The practical alternative: a password-locked note
For most everyday use cases — delivering a password to a client, sharing credentials with a coworker, sending login details to a family member — a password-protected note offers the best balance between security and usability.
The workflow with Anotas.online is straightforward:
- Write the password (or any sensitive information) into the note.
- Set an access password — something you can communicate verbally or through a different channel.
- Copy the link and send it by email, chat, or wherever you prefer.
- The recipient opens the link, enters the access password, and sees the content.
- If you change the note or let it expire, the link stops working.
What travels through the insecure channel (email, chat) is only a link to locked content. The actual password never appears in plain text in any message.
The separate-channel rule
Whatever method you use, there is one rule you should never break: the link and the access password must travel through different channels.
- Send the link by email → give the access password by phone or SMS.
- Send the link over WhatsApp → give the password over Signal or in person.
- Send the link through a work chat → give the password by phone call.
If someone compromises one channel — gains access to your email, intercepts a chat — they only have half the puzzle. Without the access password, the link is worthless.
Common mistakes when sharing passwords
- Using the same access password for every note. If someone learns your usual note password, they can open any note you have shared before.

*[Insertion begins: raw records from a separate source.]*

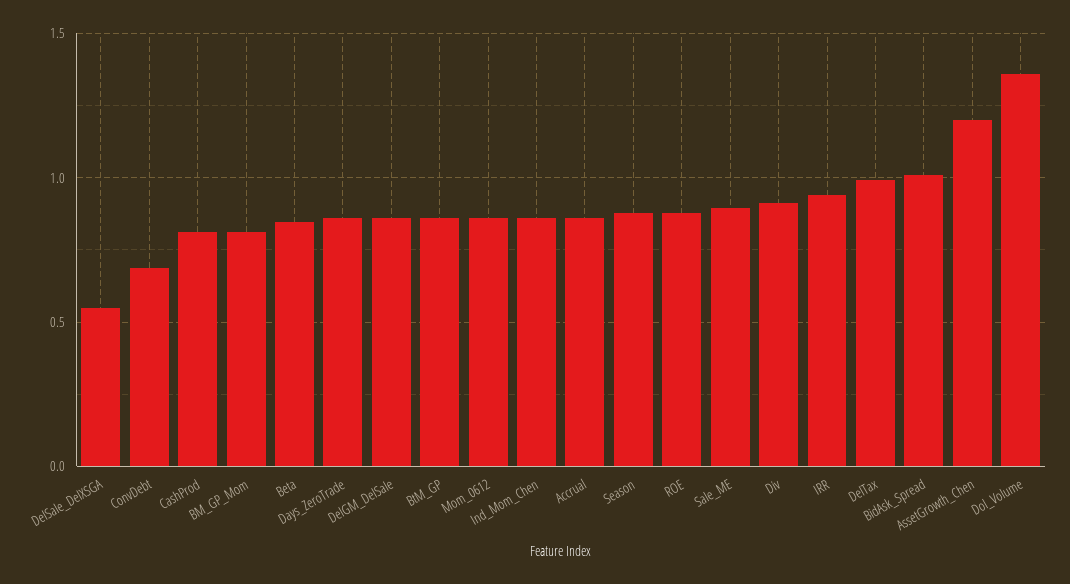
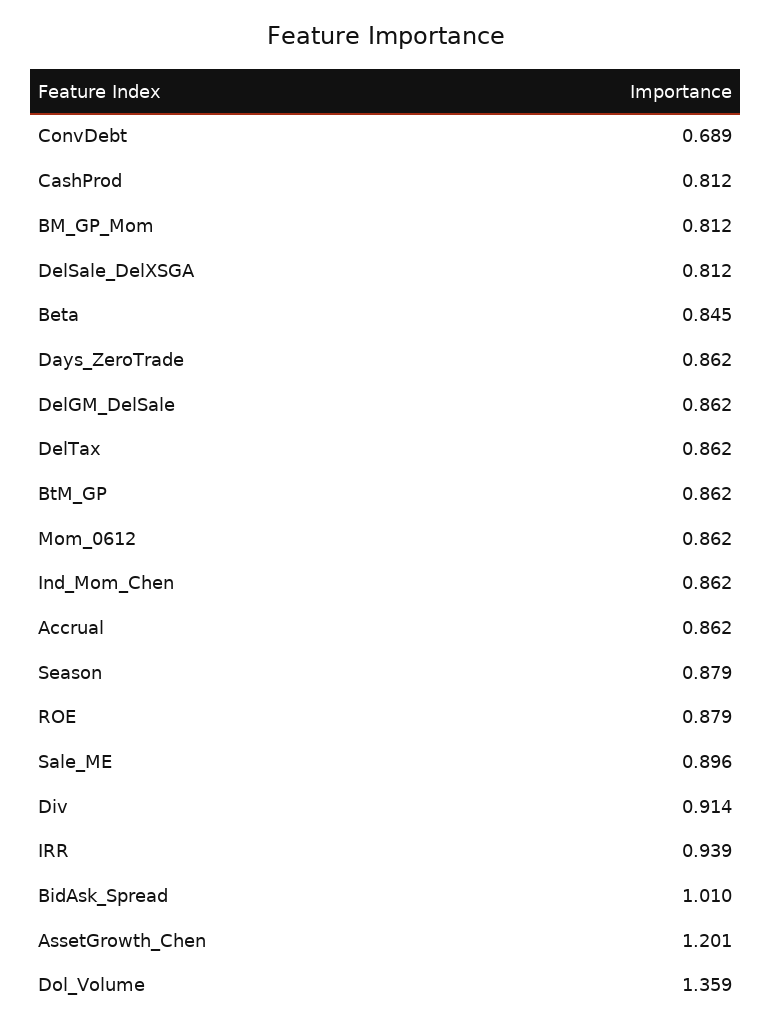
  {
-   "DelSale_DelXSGA": 0.55,
+   "DelSale_DelXSGA": 0.812,
    "ConvDebt": 0.689,
    "CashProd": 0.812,
    "BM_GP_Mom": 0.812,
    "Beta": 0.845,
    "Days_ZeroTrade": 0.862,
    "DelGM_DelSale": 0.862,
    "BtM_GP": 0.862,
    "Mom_0612": 0.862,
    "Ind_Mom_Chen": 0.862,
    "Accrual": 0.862,
    "Season": 0.879,
    "ROE": 0.879,
    "Sale_ME": 0.896,
    "Div": 0.914,
    "IRR": 0.939,
-   "DelTax": 1,
+   "DelTax": 0.862,
    "BidAsk_Spread": 1.01,
    "AssetGrowth_Chen": 1.201,
    "Dol_Volume": 1.359
  }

- Leaving the note active after the recipient has read it. Delete or modify the note as soon as you confirm it was received.
- Using notes for permanent credentials. Notes are good for temporary or first-login passwords, not for credentials someone will use for months.
- Not confirming receipt. Always verify that the recipient could actually read the content before assuming the handoff went correctly.
Conclusion
Sending passwords securely does not require complicated tools or technical training. It requires not using email as a credential delivery channel, understanding that screenshots are not “safer” than text, and keeping the link separate from the access password. A password-protected note plus a thirty-second phone call is enough for most situations.